A battery's state of health can be determined by deep cycle charging (trickle charging) and a load test. If a battery will not support a load after eight hours of trickle charging, it must be replaced. Another time-proven method is checking the electrolyte's specific gravity. When specific gravity falls below 1.225 at 12.4 volts, it is a dying battery. At 1.220, a 12-volt battery is completely discharged.
The key to battery survival is a healthy charging system and that predictable pattern of discharging and charging. When your Mustang has to sit, keep the battery on a trickle charger. The best system is something like a Battery Tender that keeps the battery fully charged. If acid weeps from the vents, the battery is in trouble via overcharging or sulfating plates.
Here's a word about battery safety. Remember high school science class when you made hydrogen gas in a test tube? You were instructed to stick a lighted punk in the test tube and the hydrogen gas ignited with a startling noise. This is what hydrogen gas from a car battery does-only bigger and more destructively.
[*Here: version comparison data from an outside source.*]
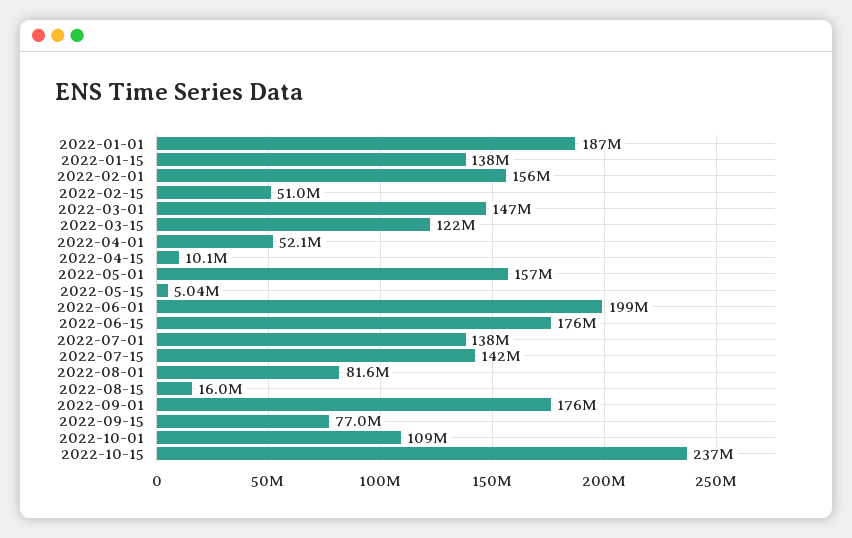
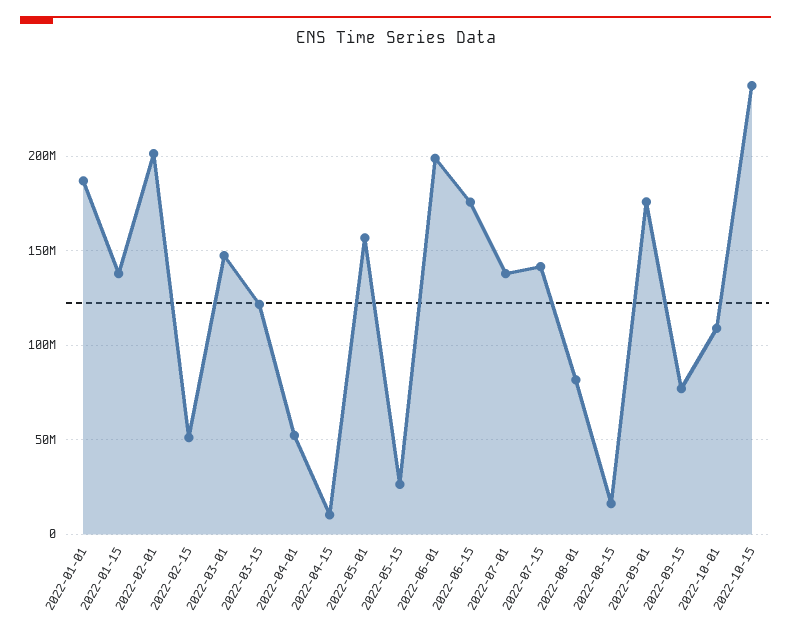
2022-02-01: 156000000 -> 200000000
2022-05-15: 5040000 -> 25000000

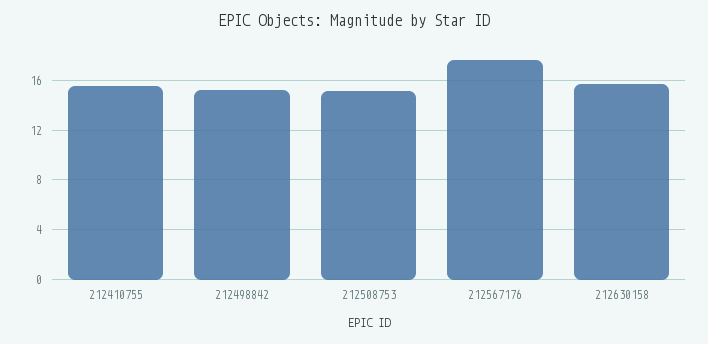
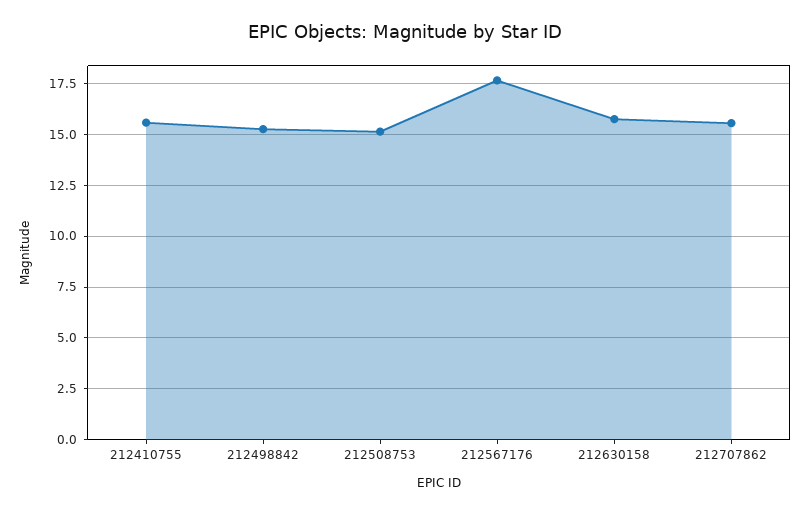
212707862: none -> 15.5

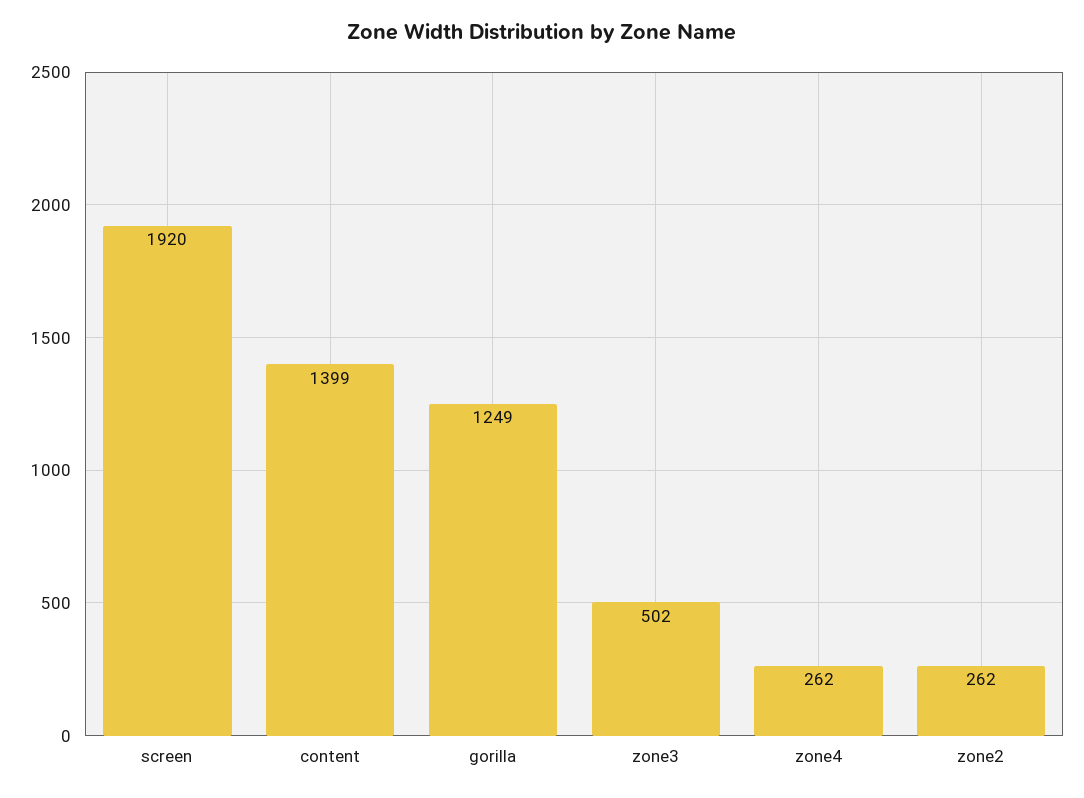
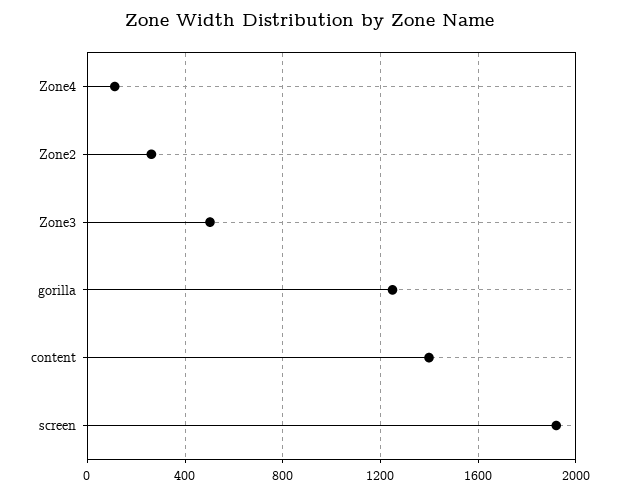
zone4: 262 -> 100

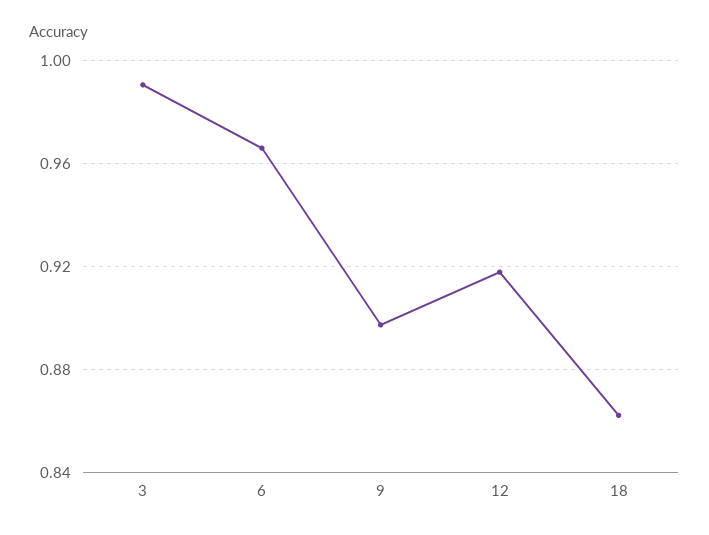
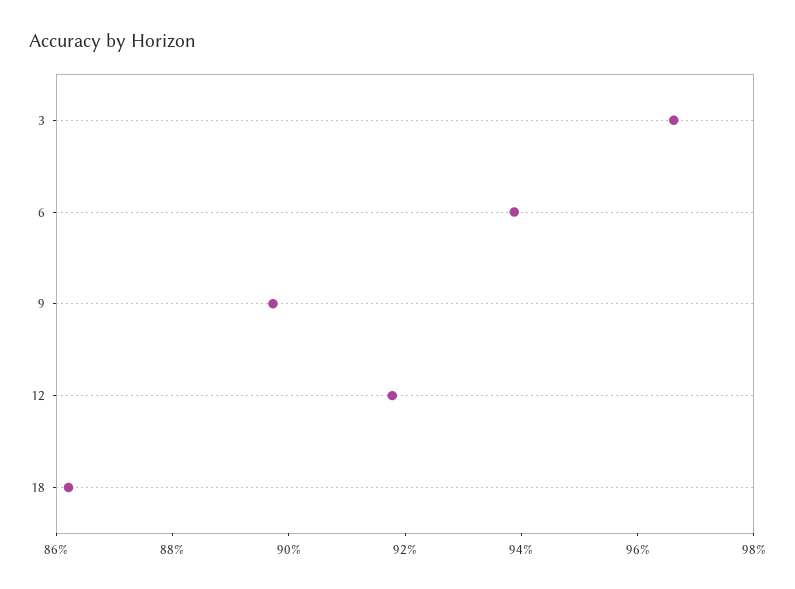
3: 0.99 -> 0.965
6: 0.965 -> 0.94

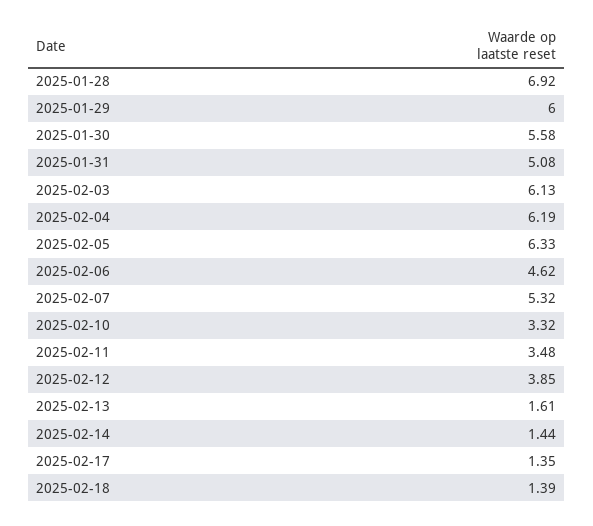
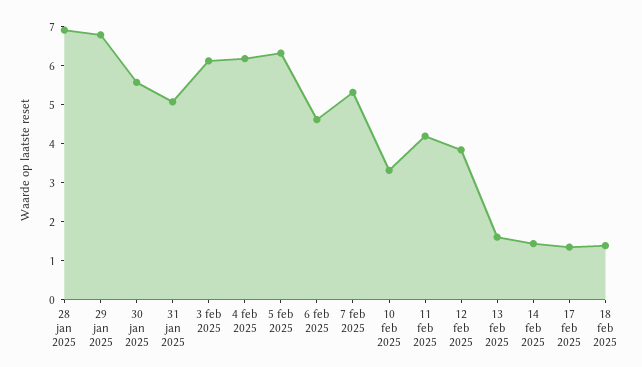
2025-01-29: 6 -> 6.75
2025-02-11: 3.48 -> 4.25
When hydrogen gas is ignited, it explodes quickly with a sharp bang, blowing the battery case apart and showering everything close by with sulfuric acid. This is why you must be careful with any lead-acid battery. Sulfuric acid will blind and scar, and it will destroy paint. When jump-starting or connecting a battery to a battery charger, never make the negative cable connection at the battery because there's always a certain amount of sparking no matter how small. Even static electricity near a battery vent can cause an explosion. Always wear eye and face protection along with gloves.